Lathe Barn, Burmarsh. A children's farm with sheep, a donkey, pigs, goats, rabbits, chickens, a children's play area and putting green. Tearoom and gift shop craft shops.

The Old Lighthouse, Dungeness. A lighthouse with 167 steps to the top. It is complete with a Great Lens, weighing three tons. Visitors can see how the lantern was worked and cleaned when in use. The lighthouse, built in 1904, is one of the highest towers in England and is the fourth lighthouse on this site. But for the construction of the nearby power station which obscured the sector light, the lighthouse could still be serving mariners. Telephone +44 01797 321300 for details.

Port Lympne Wild Animal Park, Mansion and Gardens. Come and see many rare and endangered species in a natural environment and enjoy spectacular views over Romney Marsh. Port Lympne is set in 600 acres with spectacular views over Romney Marsh. There are many rare and endangered animals, the largest herd of black rhino outside Africa, African elephants, Siberian and Indian tigers, small cats, monkeys and Barbary lions. You can watch the gorillas fed at The Palace of the Apes at 12:00 and 15:00 daily. Perhaps you would prefer to head out into the wild on the African Experience where animals roam free as if on the plains of Africa, including rhino, zebra, wildebeest and giraffe. There are also dawn and dusk safari tours throughout the summer months or you might like to be one of the first to stay overnight at the new Livingstone Safari Lodge. The Park is found in Aldington Road, Lympne. Telephone +44 01303 264647.

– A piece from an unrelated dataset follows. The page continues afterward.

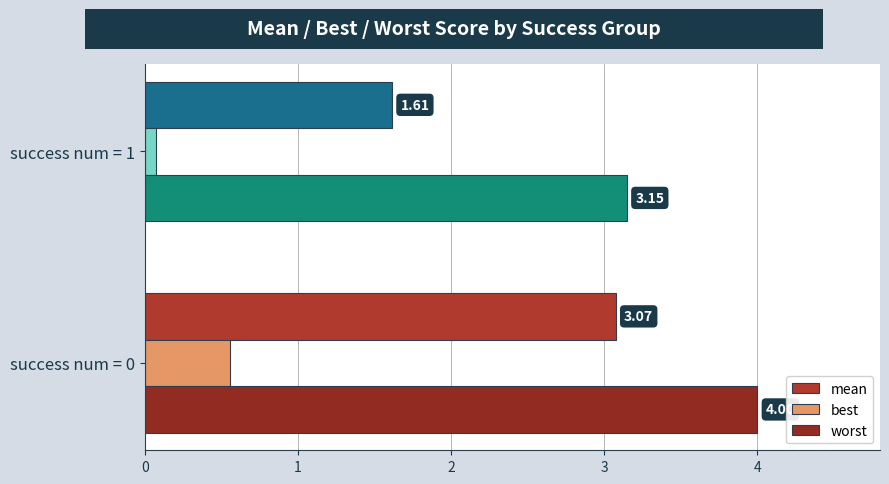

List the labels in order of mean value, largest first.

success num = 0, success num = 1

Brenzett Aeronautical Museum Trust. Here there is a unique display of aviation and wartime memorabilia including aircraft engines and items recovered from crash sites as well as photographs, documents and an ‘Upkeep’ Dambuster bomb. You can also see a Canberra Bomber (WH657), a Vampire T11 XK625 and a nose section of a DC3 G AMSM. Bomb disposal equipment used during wartime and since can be seen too. A former Women's Land Army hostel, the museum contains exhibits and photos from the 'girls'. The memorial is dedicated to airmen who flew from local advanced landing grounds and the Women's Land Army. Telephone +44 01797 344747.

M W Amusement Park, Dymchurch. An amusement park with various rides including dodgems, log flume, ghost train, dreamy dragons, 'Jumpin' Star', balloon rides and 3 large indoor amusement arcades. New this year are jets and t-cup ride. Telephone +44 01303 873120.

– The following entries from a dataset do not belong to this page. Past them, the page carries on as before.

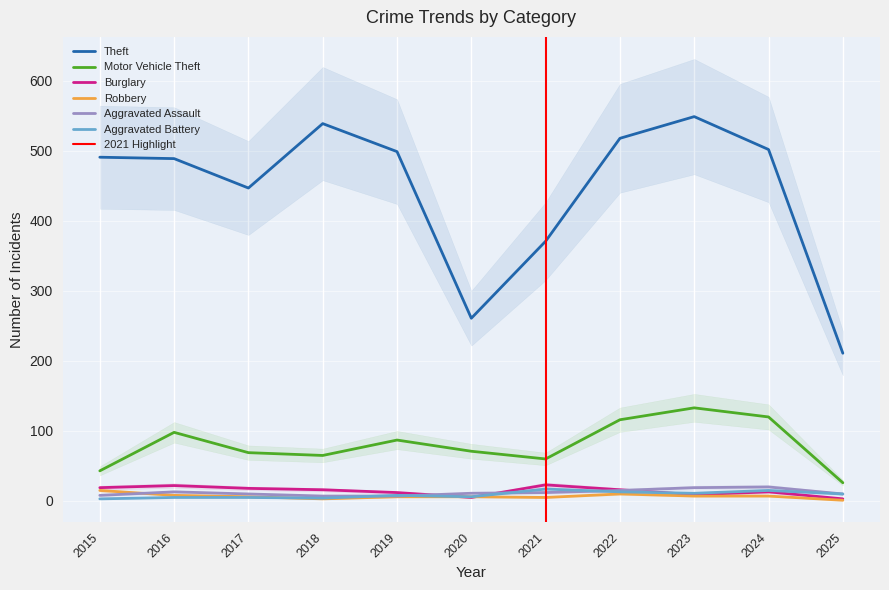

What is the value of the Burglary point at the 9th from the left?

9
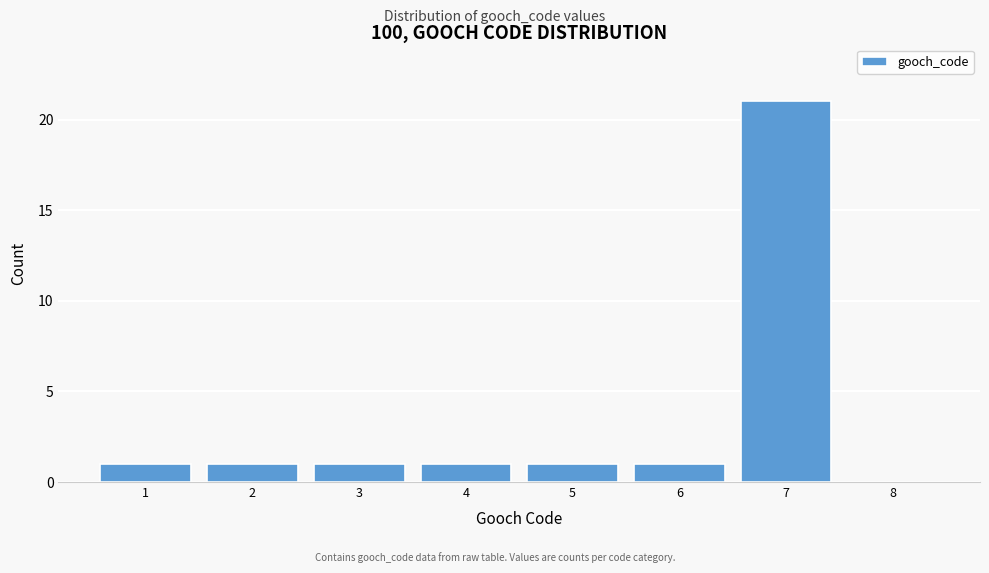

Reading left to right, list every bar in this chart as the range it spans on the x-axis followed by its height. The values are not printed on the chart, so give them approximately, as read against the axis.

0.5 to 1.5: 1
1.5 to 2.5: 1
2.5 to 3.5: 1
3.5 to 4.5: 1
4.5 to 5.5: 1
5.5 to 6.5: 1
6.5 to 7.5: 21
7.5 to 8.5: 0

Lydd Town Museum. Exhibits on display are of local interest and include an original 'Merryweather' 1890 fire manual, horse bus c1900, a 1920s Landau, a Dungeness beach cart, agricultural and fishing implements. There is also a restored pianola and costumes dating from 1880. New displays are shown annually based on local families. Extensive collection of old photographs of Lydd and the inhabitants, including the Lydd Brewery and Forge - both having gone from Lydd. Conducted walks from parish church take place Wednesdays and Bank Holiday Saturdays. The museum is located in Queens Road.

Stocks Mill. A well-preserved, Grade II Listed post mill dating from 1781. The exterior structure has been fully renovated with great trestle and sweeps in position. This mill is the tallest post mill in Kent and has superb views from the top floors. There is also a small museum display. The mill is in Wittersham near Tenterden. Telephone on +44 01797 270295.


Disclaimer: The information in this Tourist Guide has been researched from a variety of sources including books, articles and online information. While every effort has been made to ensure the accuracy of the information the reader should check any specific facts for themselves before making any decisions based upon the said information.